THE PROBLEM: This task calls for copying every line in the data below that contains the word "nước".

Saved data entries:
Segment Open
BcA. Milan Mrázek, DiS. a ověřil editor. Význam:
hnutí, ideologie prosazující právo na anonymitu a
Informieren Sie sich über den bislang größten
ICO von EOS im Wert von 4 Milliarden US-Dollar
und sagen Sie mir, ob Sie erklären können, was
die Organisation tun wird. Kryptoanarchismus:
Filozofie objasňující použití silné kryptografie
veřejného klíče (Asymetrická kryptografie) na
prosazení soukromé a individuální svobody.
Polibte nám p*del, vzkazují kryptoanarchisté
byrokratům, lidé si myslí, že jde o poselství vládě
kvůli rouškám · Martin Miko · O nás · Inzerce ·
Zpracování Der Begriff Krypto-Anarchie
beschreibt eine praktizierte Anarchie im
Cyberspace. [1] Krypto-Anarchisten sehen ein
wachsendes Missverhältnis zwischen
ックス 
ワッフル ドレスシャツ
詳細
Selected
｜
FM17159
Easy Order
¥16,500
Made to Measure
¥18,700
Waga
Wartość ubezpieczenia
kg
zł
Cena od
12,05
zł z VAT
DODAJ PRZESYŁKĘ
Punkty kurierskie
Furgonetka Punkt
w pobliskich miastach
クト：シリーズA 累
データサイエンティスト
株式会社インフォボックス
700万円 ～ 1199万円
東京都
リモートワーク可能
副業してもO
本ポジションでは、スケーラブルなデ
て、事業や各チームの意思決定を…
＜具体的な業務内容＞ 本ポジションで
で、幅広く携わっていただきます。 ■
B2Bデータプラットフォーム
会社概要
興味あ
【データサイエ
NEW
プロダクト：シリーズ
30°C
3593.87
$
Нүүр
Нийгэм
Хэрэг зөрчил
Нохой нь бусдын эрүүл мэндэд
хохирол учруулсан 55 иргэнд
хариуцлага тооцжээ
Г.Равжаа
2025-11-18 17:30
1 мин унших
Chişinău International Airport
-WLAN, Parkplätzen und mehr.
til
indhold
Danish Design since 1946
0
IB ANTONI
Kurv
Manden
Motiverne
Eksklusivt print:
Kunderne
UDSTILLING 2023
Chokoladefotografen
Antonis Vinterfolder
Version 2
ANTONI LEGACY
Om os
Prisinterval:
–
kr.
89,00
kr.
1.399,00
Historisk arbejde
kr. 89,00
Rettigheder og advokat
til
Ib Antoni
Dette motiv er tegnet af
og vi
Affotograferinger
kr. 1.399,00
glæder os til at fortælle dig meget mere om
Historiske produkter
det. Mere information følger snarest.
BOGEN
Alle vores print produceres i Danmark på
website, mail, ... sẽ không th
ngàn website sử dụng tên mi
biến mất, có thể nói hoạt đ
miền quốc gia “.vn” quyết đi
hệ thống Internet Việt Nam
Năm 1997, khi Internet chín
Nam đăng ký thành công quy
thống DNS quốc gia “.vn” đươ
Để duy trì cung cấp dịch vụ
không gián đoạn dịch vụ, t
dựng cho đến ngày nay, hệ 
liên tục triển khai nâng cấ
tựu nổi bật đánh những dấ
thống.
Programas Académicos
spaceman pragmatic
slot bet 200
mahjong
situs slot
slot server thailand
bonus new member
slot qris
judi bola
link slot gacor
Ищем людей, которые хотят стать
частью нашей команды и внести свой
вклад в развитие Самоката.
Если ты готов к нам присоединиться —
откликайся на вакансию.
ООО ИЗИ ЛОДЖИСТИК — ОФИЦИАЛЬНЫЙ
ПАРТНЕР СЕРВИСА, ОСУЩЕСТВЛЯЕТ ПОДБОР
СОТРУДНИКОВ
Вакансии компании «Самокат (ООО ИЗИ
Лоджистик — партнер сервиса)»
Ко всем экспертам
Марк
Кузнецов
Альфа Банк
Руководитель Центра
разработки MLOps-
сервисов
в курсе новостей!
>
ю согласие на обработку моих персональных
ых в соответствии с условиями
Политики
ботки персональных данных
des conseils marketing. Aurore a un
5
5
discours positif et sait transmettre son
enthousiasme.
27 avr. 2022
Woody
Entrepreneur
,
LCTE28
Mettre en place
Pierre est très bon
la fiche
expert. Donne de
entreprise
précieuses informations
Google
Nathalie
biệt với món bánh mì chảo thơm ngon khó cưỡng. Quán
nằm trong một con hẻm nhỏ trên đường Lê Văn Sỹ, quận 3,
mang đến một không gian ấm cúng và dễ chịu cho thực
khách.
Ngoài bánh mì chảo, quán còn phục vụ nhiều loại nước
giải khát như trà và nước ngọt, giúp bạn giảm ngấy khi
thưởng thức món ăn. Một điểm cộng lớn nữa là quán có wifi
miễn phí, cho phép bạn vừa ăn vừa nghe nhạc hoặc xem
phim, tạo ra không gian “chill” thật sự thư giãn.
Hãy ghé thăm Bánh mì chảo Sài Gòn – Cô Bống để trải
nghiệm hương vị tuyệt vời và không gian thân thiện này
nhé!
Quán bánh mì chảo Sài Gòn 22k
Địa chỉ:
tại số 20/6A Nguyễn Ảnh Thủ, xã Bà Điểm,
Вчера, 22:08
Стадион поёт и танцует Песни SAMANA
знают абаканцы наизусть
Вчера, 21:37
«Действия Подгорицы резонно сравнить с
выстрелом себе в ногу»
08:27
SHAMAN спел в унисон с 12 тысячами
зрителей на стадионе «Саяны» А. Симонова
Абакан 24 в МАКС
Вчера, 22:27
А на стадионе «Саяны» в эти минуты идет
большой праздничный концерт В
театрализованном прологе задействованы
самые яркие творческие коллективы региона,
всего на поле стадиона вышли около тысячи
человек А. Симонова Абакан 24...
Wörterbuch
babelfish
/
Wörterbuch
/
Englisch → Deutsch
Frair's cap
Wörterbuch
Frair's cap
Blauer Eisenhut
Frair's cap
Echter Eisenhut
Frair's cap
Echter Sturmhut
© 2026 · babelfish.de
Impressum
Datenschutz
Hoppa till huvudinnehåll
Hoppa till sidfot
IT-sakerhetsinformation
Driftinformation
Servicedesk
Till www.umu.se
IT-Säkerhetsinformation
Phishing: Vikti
Segment Closed
EXERCISE ANSWER:
Ngoài bánh mì chảo, quán còn phục vụ nhiều loại nước
giải khát như trà và nước ngọt, giúp bạn giảm ngấy khi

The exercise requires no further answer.